Duzentos milhões e um aperto de mão

O ‘sábio da paróquia’ repete as investidas contra a ‘old boys network’  – aquela a que pertenceu o seu pai.

Os jornais e as televisões deram notícias do Fórum Banca/2018, organizado pelo Jornal Económico e pela PwC, que reuniu os dirigentes dos principais bancos a operar em Portugal e teve a bênção do insigne académico João César das Neves. Não uso a expressão ‘bancos portugueses’, porque a espécie está em extinção.

O país esperava que, do conclave, saíssem respostas para os problemas que o setor enfrenta: os mais imediatos – escassez de capital, racionalização das redes de agências, volume das comissões cobradas, peso da burocracia que está a asfixiar bancos e clientes; e os que se perfilam no horizonte − concorrência dos ‘não bancos’, moedas digitais, perda dos fluxos do dinheiro… Puro engano. 

Pelos relatos que li, aquilo não foi um fórum, foi um velório. Ali chorou-se o passado, não se apontou ao futuro. Se é isto que as ‘altas competências’ (cito António Aleixo) têm para dizer à Nação… estamos conversados!

Depois de uma geração que ergueu bancos modernos e competitivos, que criaram riqueza e emprego, veio a crise e vieram ‘comissários salvadores’ que afundaram o que lhes competia valorizar, a partir do momento em que optaram por vender ativos valiosos a preço de saldo. Era preciso emagrecer, gritava a ignorância. E quando os bancos já estavam magrinhos, vieram os estrangeiros e chamaram-lhes um figo. 

Como era de esperar, a coisa não deu certo e os ‘comissários’ foram substituídos por ‘gestores profissionais’. Os anteriores só poderiam ser… amadores. Coisa fantástica! Quando volta a haver gestores colocados por governantes (!!!) e outros que representam acionistas particulares (!!!), chamam-lhes ‘profissionais’. Compreende-se o pudor, seria uma ironia chamar-lhes ‘independentes’. 

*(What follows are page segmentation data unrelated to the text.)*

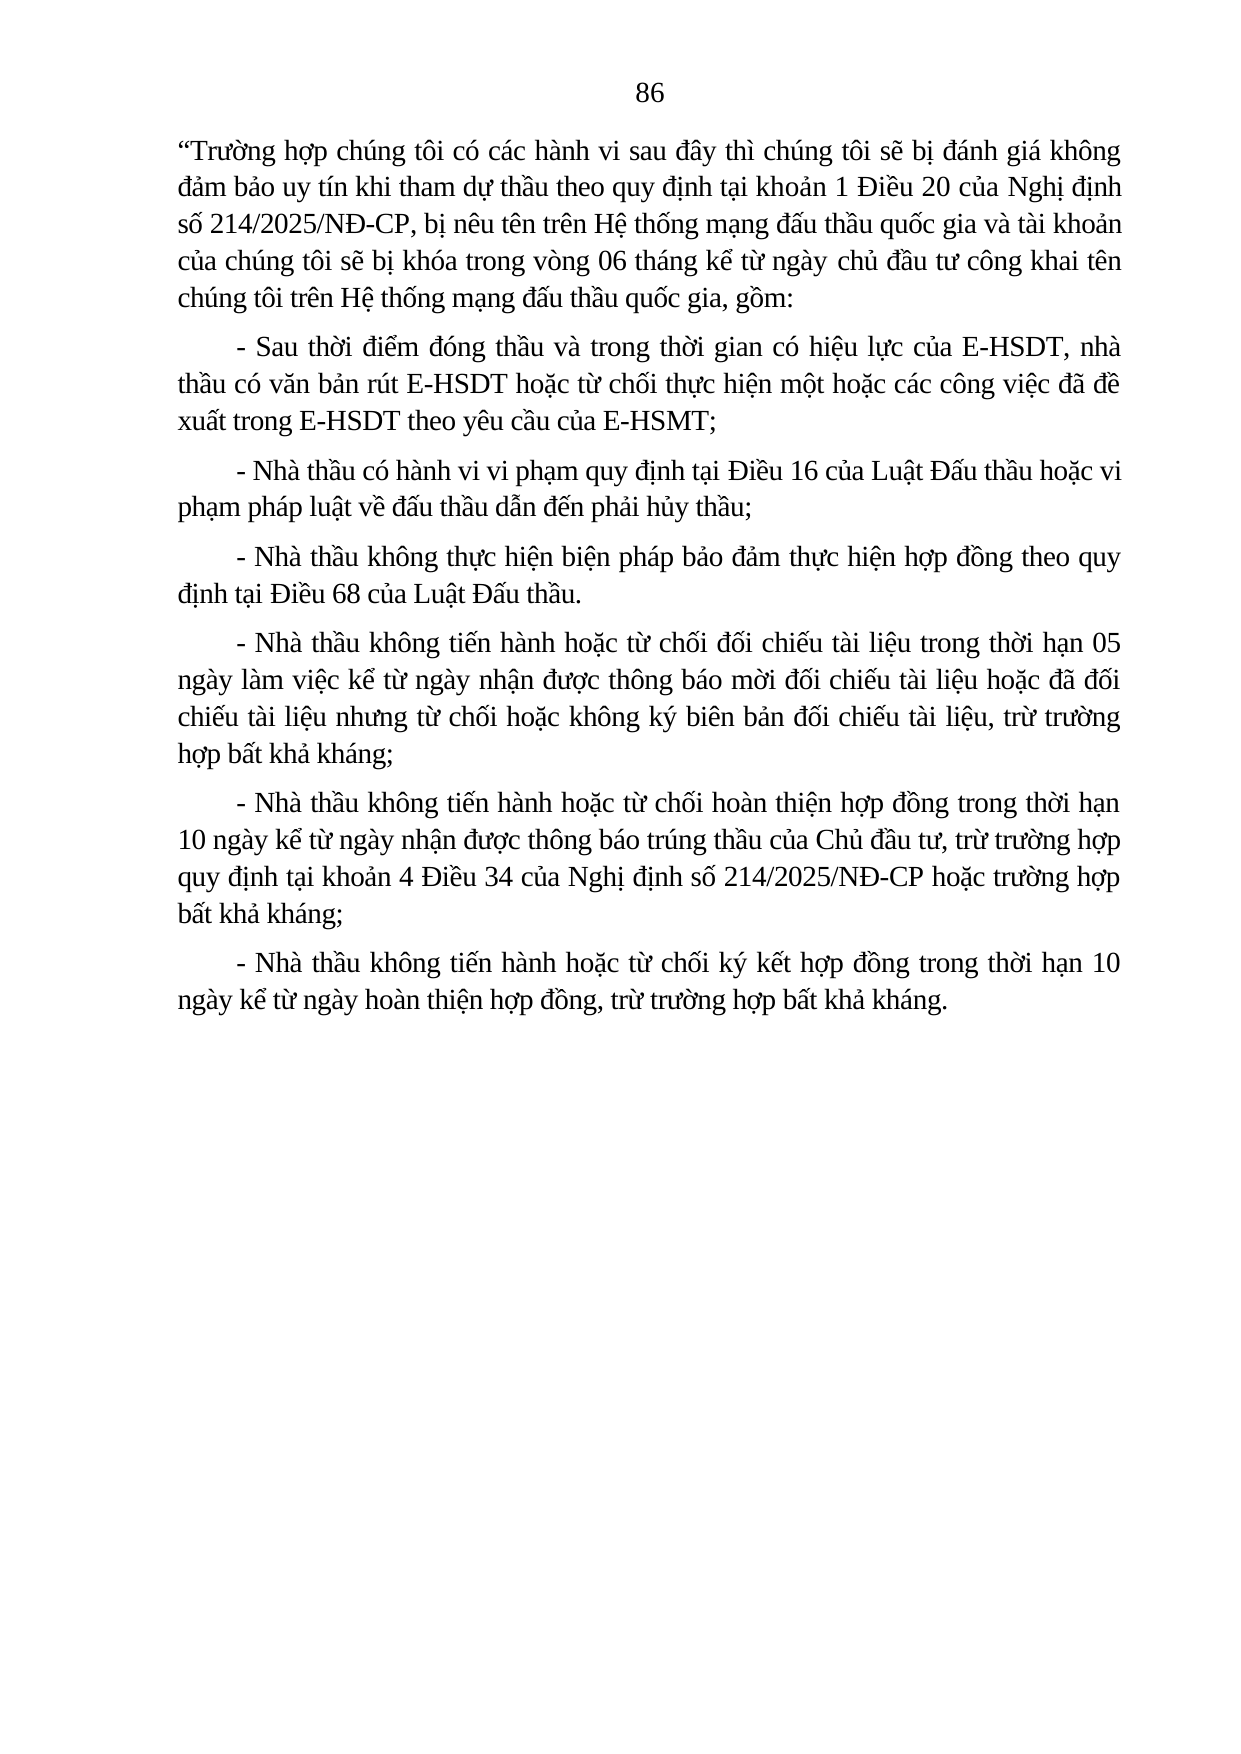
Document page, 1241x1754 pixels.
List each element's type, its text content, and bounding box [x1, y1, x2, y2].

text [177, 133, 1122, 314]
text - Nhà thầu không tiến hành hoặc từ chối đối chiếu tài liệu trong thời hạn 05 ngày làm việc kể từ ngày nhận được thông báo mời đối chiếu tài liệu hoặc đã đối chiếu tài liệu nhưng từ chối hoặc không ký biên bản đối chiếu tài liệu, trừ trường hợp bất khả kháng; [177, 625, 1122, 769]
text - Nhà thầu không tiến hành hoặc từ chối hoàn thiện hợp đồng trong thời hạn 10 ngày kể từ ngày nhận được thông báo trúng thầu của Chủ đầu tư, trừ trường hợp quy định tại khoản 4 Điều 34 của Nghị định số 214/2025/NĐ-CP hoặc trường hợp bất khả kháng; [177, 785, 1122, 929]
text - Nhà thầu không tiến hành hoặc từ chối ký kết hợp đồng trong thời hạn 10 ngày kể từ ngày hoàn thiện hợp đồng, trừ trường hợp bất khả kháng. [177, 945, 1122, 1016]
text - Nhà thầu không thực hiện biện pháp bảo đảm thực hiện hợp đồng theo quy định tại Điều 68 của Luật Đấu thầu. [177, 539, 1122, 609]
text - Nhà thầu có hành vi vi phạm quy định tại Điều 16 của Luật Đấu thầu hoặc vi phạm pháp luật về đấu thầu dẫn đến phải hủy thầu; [177, 453, 1122, 523]
text - Sau thời điểm đóng thầu và trong thời gian có hiệu lực của E-HSDT, nhà thầu có văn bản rút E-HSDT hoặc từ chối thực hiện một hoặc các công việc đã đề xuất trong E-HSDT theo yêu cầu của E-HSMT; [177, 329, 1122, 437]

Agora, reúnem-se os ‘profissionais’ e… Eureka! Dão-se vivas por ter deixado de haver «administradores que aprovavam empréstimos de duzentos milhões de euros com um aperto de mão». Cito o relato do Observador.

Fui ver a lista dos participantes. Tudo nomes conhecidos, tudo pessoas que no século passado já exerciam funções de topo, e quase todas com responsabilidades na aprovação de crédito. Um pouco mais de trabalho e procurei saber quando, onde, e por que forma manifestaram a sua discordância em relação aos procedimentos que agora repudiam. Nada! Ou a sabedoria tardou vinte anos a chegar, ou é o ‘feitiço a voltar-se contra o feiticeiro’: criticaram os «excessos no crédito à habitação e ao consumo» (leia-se, a irresponsabilidade dos old boys) e agora, sem uma réstia de dúvida a assaltar-lhes o espírito, voltam a promovê-lo afincadamente.    

Aqui chegados, volto à oração de sapiência do ‘sábio da paróquia’, que repete as investidas contra a ‘old boys network’ – curiosamente aquela a que pertenceu o seu pai, um bom amigo em quem sempre reconheci o gestor experiente, o secretário de Estado competente, o banqueiro responsável e um cavalheiro incapaz de leviandades. Caso para lamentar não poder parafrasear o poeta e dizer: «Ditosa Pátria, que tais Mestres tens!».